= 题目 1 =
根据下方关于二叉树展开为链表的文档片段,TreeNode 中的哪个指针被用作 ListNode 的 next 指针?

Flatten Binary Tree to Linked List
Flatten a binary tree to a fake "linked list" in pre-order traversal.
Here we use the right pointer in TreeNode as the next pointer in ListNode.
http://www.lintcode.com/en/problem/flatten-binary-tree-to-linked-list/
Solution 1
假设某节点的左右子树T(root->left)和T(root->right)已经flatten成linked list了:
1
/ \
2 5
\ \
3 6 <- rightTail
\
4 <- leftTail
如何将root、T(root->left)、T(root->right) flatten成一整个linked list?显而易见:
- temp = root->right
- root->right = root->left
- root->left = NULL
- leftTail->right = temp
这里需要用到已经flatten的linked list的尾部元素leftTail, rightTail。所以递归返回值应该是生成的整个linked list的尾部。
//O(n) rum time
//O(h) stack space
class Solution {
public:
/**
* @param root: a TreeNode, the root of the binary tree
* @return: nothing
*/
void flatten(TreeNode *root) {
// write your code here
TreeNode *list_tail = NULL;
list_tail = flattenHelper(root);
}
TreeNode *flattenHelper(TreeNode *root) {
if(root == NULL) return NULL;
TreeNode * leftTail = flattenHelper(root->left);
TreeNode *rightTail = flattenHelper(root->right);
if(root->left) {
TreeNode *tmp = root->right;
root->right = root->left;
root->left = NULL;
leftTail->right = tmp;
}
if(rightTail != NULL) return rightTail;
if(leftTail != NULL ) return leftTail;
return root;
}
};
Solution 2
一个简单的解法,先preorder存下所有node,再构建list,但是这样需要O(n) space + O(logn) sapce for stack.

= 题目 2 =
请从下方条目中提取所有包含字符串"tangentPropagation"的行,匹配时区分大小写。

= 数据条目 =

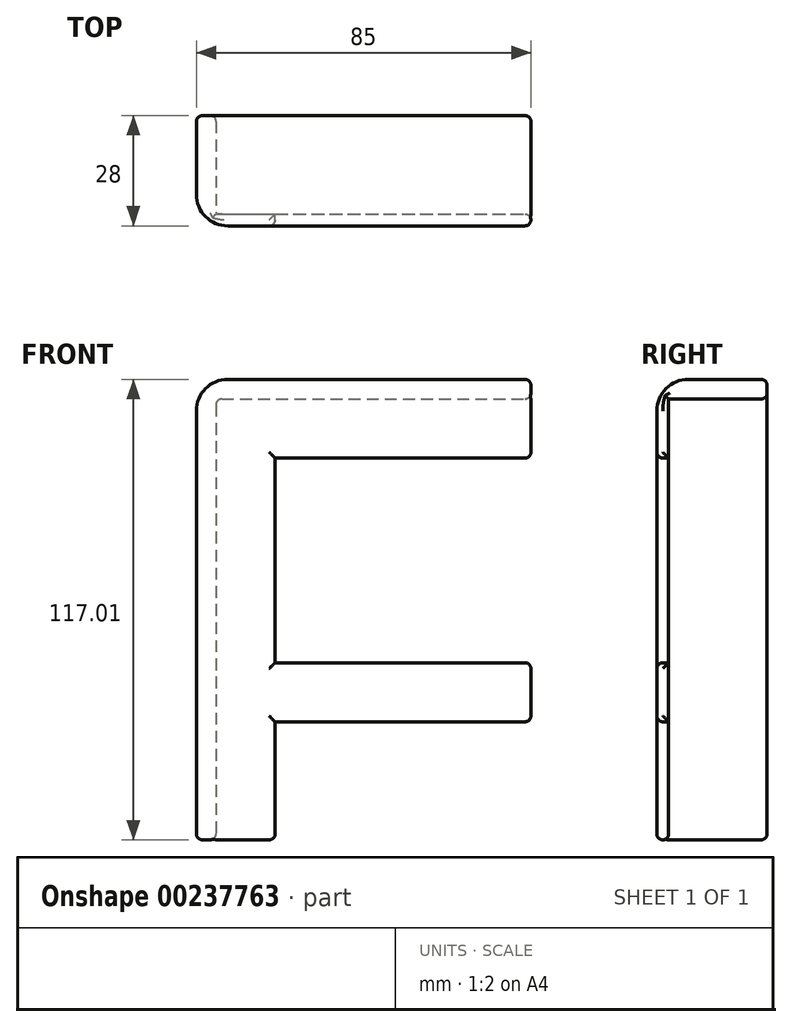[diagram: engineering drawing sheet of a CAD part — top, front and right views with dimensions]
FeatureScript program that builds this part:
annotation { "Feature Type Name" : "Feature", "Feature Type Description" : "" }
export const myFeature = defineFeature(function(context is Context, id is Id, definition is map)
    precondition{}
    {
        {
            var Q0;
            Q0=qCreatedBy(makeId("Front.planeOp"),FACE);
            var sketch = newSketch(context, id + "F0", { "sketchPlane" : qUnion([Q0])});
            skLineSegment(sketch, "E0.bottom", {"start": v(-83.34, 95.73) * mm, "end": v(1.66, 95.73) * mm});
            skLineSegment(sketch, "E0.top", {"start": v(-83.34, -21.27) * mm, "end": v(1.66, -21.27) * mm});
            skLineSegment(sketch, "E0.left", {"start": v(-83.34, 95.73) * mm, "end": v(-83.34, -21.27) * mm});
            skLineSegment(sketch, "E0.right", {"start": v(1.66, 95.73) * mm, "end": v(1.66, -21.27) * mm});
            skLineSegment(sketch, "E1.bottom", {"start": v(-78.34, 90.73) * mm, "end": v(1.66, 90.73) * mm});
            skLineSegment(sketch, "E1.top", {"start": v(-78.34, -21.27) * mm, "end": v(1.66, -21.27) * mm});
            skLineSegment(sketch, "E1.left", {"start": v(-78.34, 90.73) * mm, "end": v(-78.34, -21.27) * mm});
            skLineSegment(sketch, "E1.right", {"start": v(1.66, 90.73) * mm, "end": v(1.66, -21.27) * mm});
            skLineSegment(sketch, "E2.bottom", {"start": v(-63.34, 75.73) * mm, "end": v(1.66, 75.73) * mm});
            skLineSegment(sketch, "E2.top", {"start": v(-63.34, 23.73) * mm, "end": v(1.66, 23.73) * mm});
            skLineSegment(sketch, "E2.left", {"start": v(-63.34, 75.73) * mm, "end": v(-63.34, 23.73) * mm});
            skLineSegment(sketch, "E2.right", {"start": v(1.66, 75.73) * mm, "end": v(1.66, 23.73) * mm});
            skLineSegment(sketch, "E3.bottom", {"start": v(-63.34, 8.73) * mm, "end": v(1.66, 8.73) * mm});
            skLineSegment(sketch, "E3.top", {"start": v(-63.34, -21.27) * mm, "end": v(1.66, -21.27) * mm});
            skLineSegment(sketch, "E3.left", {"start": v(-63.34, 8.73) * mm, "end": v(-63.34, -21.27) * mm});
            skLineSegment(sketch, "E3.right", {"start": v(1.66, 8.73) * mm, "end": v(1.66, -21.27) * mm});
            skSolve(sketch);
        }
        {
            var Q0;
            {var subQ0=sQuery(id+"F0.wireOp",EDGE,"E1.bottom");Q0=makeQuery(id+"F0.imprint","IMPRINT",FACE,{"disambiguationData":[TD([[makeQuery(id+"F0.imprint","IMPRINT",EDGE,{"derivedFrom":subQ0}),-1.0]])]});}
            var Q1;
            {var subQ1=sQuery(id+"F0.wireOp",EDGE,"E0.bottom");Q1=makeQuery(id+"F0.imprint","IMPRINT",FACE,{"disambiguationData":[TD([[makeQuery(id+"F0.imprint","IMPRINT",EDGE,{"derivedFrom":subQ1}),-1.0]])]});}
            extrude(context, id + "F1", {"entities" : qUnion([Q0, Q1]), "depth" : 3 * mm, "offsetDistance" : 25 * mm});
        }
        {
            var Q0;
            {var subQ1=sQuery(id+"F0.wireOp",EDGE,"E0.bottom");Q0=makeQuery(id+"F0.imprint","IMPRINT",FACE,{"disambiguationData":[TD([[makeQuery(id+"F0.imprint","IMPRINT",EDGE,{"derivedFrom":subQ1}),-1.0]])]});}
            extrude(context, id + "F2", {"entities" : qUnion([Q0]), "operationType" : NewBodyOperationType.ADD, "oppositeDirection" : true, "depth" : 25 * mm, "offsetDistance" : 25 * mm});
        }
        {
            var Q0;
            {var subQ0=sQuery(id+"F0.wireOp",EDGE,"E0.left");var subQ1=sQuery(id+"F0.wireOp",EDGE,"E0.bottom");Q0=makeQuery(id+"F2.boolean.opBoolean","MERGE",EDGE,{"derivedFrom":[makeQuery(id+"F1.opExtrude","SWEPT_EDGE",EDGE,{"disambiguationData":[OSD([subQ1,subQ0])]}),makeQuery(id+"F2.opExtrude","SWEPT_EDGE",EDGE,{"disambiguationData":[OSD([subQ1,subQ0])]})]});}
            var Q1;
            Q1=makeQuery(id+"F1.opExtrude","CAP_EDGE",EDGE,{"disambiguationData":[OSD([sQuery(id+"F0.wireOp",EDGE,"E0.bottom")])],"isStart":false});
            var Q2;
            Q2=makeQuery(id+"F1.opExtrude","CAP_EDGE",EDGE,{"disambiguationData":[OSD([sQuery(id+"F0.wireOp",EDGE,"E0.left")])],"isStart":false});
            fillet(context, id + "F3", {"entities" : qUnion([Q0, Q1, Q2]), "tangentPropagation" : true, "radius" : 8 * mm, "defaultsChanged" : false, "vertexSettings" : [], "allowEdgeOverflow" : false});
        }
        {
            var Q0;
            Q0=makeQuery(id+"F2.opExtrude","CAP_FACE",FACE,{"disambiguationData":[OSD([sQuery(id+"F0.wireOp",EDGE,"E0.bottom"),sQuery(id+"F0.wireOp",EDGE,"E0.top"),sQuery(id+"F0.wireOp",EDGE,"E0.left"),sQuery(id+"F0.wireOp",EDGE,"E0.right"),sQuery(id+"F0.wireOp",EDGE,"E1.bottom"),sQuery(id+"F0.wireOp",EDGE,"E1.left")])],"isStart":false});
            var Q1;
            {var subQ0=sQuery(id+"F0.wireOp",EDGE,"E0.right");Q1=makeQuery(id+"F2.boolean.opBoolean","MERGE",FACE,{"derivedFrom":[makeQuery(id+"F1.opExtrude","SWEPT_FACE",FACE,{"disambiguationData":[OSD([subQ0]),TDD([makeQuery(id+"F0.imprint","IMPRINT",EDGE,{"disambiguationData":[TD([[makeQuery(id+"F0.imprint","INTERSECT",VERTEX,{"derivedFrom":[subQ0,sQuery(id+"F0.wireOp",EDGE,"E2.bottom")]}),1.0]])],"derivedFrom":subQ0}),makeQuery(id+"F0.imprint","IMPRINT",EDGE,{"disambiguationData":[TD([[makeQuery(id+"F0.imprint","INTERSECT",VERTEX,{"derivedFrom":[sQuery(id+"F0.wireOp",EDGE,"E0.bottom"),subQ0]}),-1.0]])],"derivedFrom":subQ0})])]}),makeQuery(id+"F2.opExtrude","SWEPT_FACE",FACE,{"disambiguationData":[OSD([subQ0])]})]});}
            var Q2;
            {var subQ0=sQuery(id+"F0.wireOp",EDGE,"E0.right");Q2=makeQuery(id+"F1.opExtrude","SWEPT_FACE",FACE,{"disambiguationData":[OSD([subQ0]),TDD([makeQuery(id+"F0.imprint","IMPRINT",EDGE,{"disambiguationData":[TD([[makeQuery(id+"F0.imprint","INTERSECT",VERTEX,{"derivedFrom":[subQ0,sQuery(id+"F0.wireOp",EDGE,"E2.top")]}),-1.0]])],"derivedFrom":subQ0})])]});}
            var Q3;
            Q3=makeQuery(id+"F1.opExtrude","CAP_EDGE",EDGE,{"disambiguationData":[OSD([sQuery(id+"F0.wireOp",EDGE,"E2.bottom")])],"isStart":false});
            var Q4;
            Q4=makeQuery(id+"F1.opExtrude","CAP_EDGE",EDGE,{"disambiguationData":[OSD([sQuery(id+"F0.wireOp",EDGE,"E2.left")])],"isStart":false});
            var Q5;
            Q5=makeQuery(id+"F1.opExtrude","CAP_EDGE",EDGE,{"disambiguationData":[OSD([sQuery(id+"F0.wireOp",EDGE,"E3.left")])],"isStart":false});
            var Q6;
            Q6=makeQuery(id+"F1.opExtrude","CAP_EDGE",EDGE,{"disambiguationData":[OSD([sQuery(id+"F0.wireOp",EDGE,"E2.top")])],"isStart":false});
            var Q7;
            Q7=makeQuery(id+"F1.opExtrude","CAP_EDGE",EDGE,{"disambiguationData":[OSD([sQuery(id+"F0.wireOp",EDGE,"E3.bottom")])],"isStart":false});
            var Q8;
            {var subQ0=sQuery(id+"F0.wireOp",EDGE,"E0.top");Q8=makeQuery(id+"F2.boolean.opBoolean","MERGE",FACE,{"derivedFrom":[makeQuery(id+"F1.opExtrude","SWEPT_FACE",FACE,{"disambiguationData":[OSD([subQ0])]}),makeQuery(id+"F2.opExtrude","SWEPT_FACE",FACE,{"disambiguationData":[OSD([subQ0])]})]});}
            var Q9;
            Q9=makeQuery(id+"F2.opExtrude","SWEPT_EDGE",EDGE,{"disambiguationData":[OSD([sQuery(id+"F0.wireOp",EDGE,"E1.bottom"),sQuery(id+"F0.wireOp",EDGE,"E1.left")])]});
            var Q10;
            Q10=makeQuery(id+"F2.opExtrude","CAP_EDGE",EDGE,{"disambiguationData":[OSD([sQuery(id+"F0.wireOp",EDGE,"E1.bottom")])],"isStart":true});
            var Q11;
            Q11=makeQuery(id+"F2.opExtrude","CAP_EDGE",EDGE,{"disambiguationData":[OSD([sQuery(id+"F0.wireOp",EDGE,"E1.left")])],"isStart":true});
            fillet(context, id + "F4", {"entities" : qUnion([Q0, Q1, Q2, Q3, Q4, Q5, Q6, Q7, Q8, Q9, Q10, Q11]), "tangentPropagation" : true, "radius" : 1.5 * mm, "defaultsChanged" : false, "vertexSettings" : [], "allowEdgeOverflow" : false});
        }
    });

= 参考答案 1 =
右指针(right pointer)。

= 参考答案 2 =
            fillet(context, id + "F3", {"entities" : qUnion([Q0, Q1, Q2]), "tangentPropagation" : true, "radius" : 8 * mm, "defaultsChanged" : false, "vertexSettings" : [], "allowEdgeOverflow" : false});
            fillet(context, id + "F4", {"entities" : qUnion([Q0, Q1, Q2, Q3, Q4, Q5, Q6, Q7, Q8, Q9, Q10, Q11]), "tangentPropagation" : true, "radius" : 1.5 * mm, "defaultsChanged" : false, "vertexSettings" : [], "allowEdgeOverflow" : false});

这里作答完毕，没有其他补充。